Selected text

DENVER — Collaboration without boundaries is the focus for the OpenStack Foundation (OSF) at this week’s Open Infrastructure Summit as the foundation makes moves to remain relevant in the developing open world. This focus refers to collaboration both between the foundation’s own projects and with adjacent open infrastructure communities.
Today at the summit, the foundation confirmed two new pilot projects — Kata Containers and Zuul — as “top-level open infrastructure projects.” The confirmation of other open source projects is a new direction for the foundation, similar to the “graduation” status that the Cloud Native Computing Foundation (CNCF) gives projects under its umbrella.
Confirmation, according to OSF, refers to each projects’ success in meeting the goal of the pilot process and further commitment from the foundation to continue supporting the project. A confirmed project has to demonstrate a strategic focus aligned with OSF and its mission; well-defined governance procedures; a commitment to technical best practices and open collaboration; and an active ecosystem of users and developers.
Alan Clark, chairman of the OSF board of directors, told SDxCentral at the summit that bringing in these projects is “broadening our scope to the whole gamut of open infrastructure.” And you will continue to see new projects added, “as long as there is new technology,” he said.
The reason for this, he noted, is that OSF started in the cloud and as the scope of the cloud expands to include virtual machines (VMs), containers, and bare metal, there are new open infrastructure requirements in order to find success.
The projects that OSF is choosing are related to its OpenStack software, Clark said, “but the technology itself is very different from OpenStack,” but they help to “deploy a robust infrastructure.”

Extracted information

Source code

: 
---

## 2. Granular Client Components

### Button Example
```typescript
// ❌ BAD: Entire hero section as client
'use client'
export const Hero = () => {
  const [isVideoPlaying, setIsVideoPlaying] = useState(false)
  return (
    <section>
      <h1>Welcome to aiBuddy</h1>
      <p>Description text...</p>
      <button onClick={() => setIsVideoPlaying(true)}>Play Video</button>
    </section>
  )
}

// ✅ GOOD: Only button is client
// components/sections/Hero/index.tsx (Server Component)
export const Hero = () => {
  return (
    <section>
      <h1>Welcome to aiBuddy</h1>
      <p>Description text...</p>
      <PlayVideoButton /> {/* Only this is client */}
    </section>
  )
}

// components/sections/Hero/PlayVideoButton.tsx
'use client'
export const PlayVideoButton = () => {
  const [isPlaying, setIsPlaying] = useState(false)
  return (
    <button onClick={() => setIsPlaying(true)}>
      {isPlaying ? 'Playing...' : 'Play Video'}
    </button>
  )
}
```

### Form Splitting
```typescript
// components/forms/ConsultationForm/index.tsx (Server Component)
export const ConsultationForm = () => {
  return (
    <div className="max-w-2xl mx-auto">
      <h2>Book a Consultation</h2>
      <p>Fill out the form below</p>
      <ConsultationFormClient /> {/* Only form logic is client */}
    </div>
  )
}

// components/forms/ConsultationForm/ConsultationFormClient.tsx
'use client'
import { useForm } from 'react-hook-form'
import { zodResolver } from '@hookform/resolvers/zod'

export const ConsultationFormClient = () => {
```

Tasks
**A)** According to the OpenStack Foundation article, what must a confirmed project demonstrate? List each requirement.
**B)** In the OpenStack Foundation article, what position does Alan Clark hold?
**C)** Write out the part of the OpenStack Foundation article starting with "The reason for" and going on through "to find success.".

Task-by-task answers
**A)**
- A strategic focus aligned with OSF and its mission
- Well-defined governance procedures
- A commitment to technical best practices and open collaboration
- An active ecosystem of users and developers

**B)** He is chairman of the OSF board of directors.

**C)**
The reason for this, he noted, is that OSF started in the cloud and as the scope of the cloud expands to include virtual machines (VMs), containers, and bare metal, there are new open infrastructure requirements in order to find success.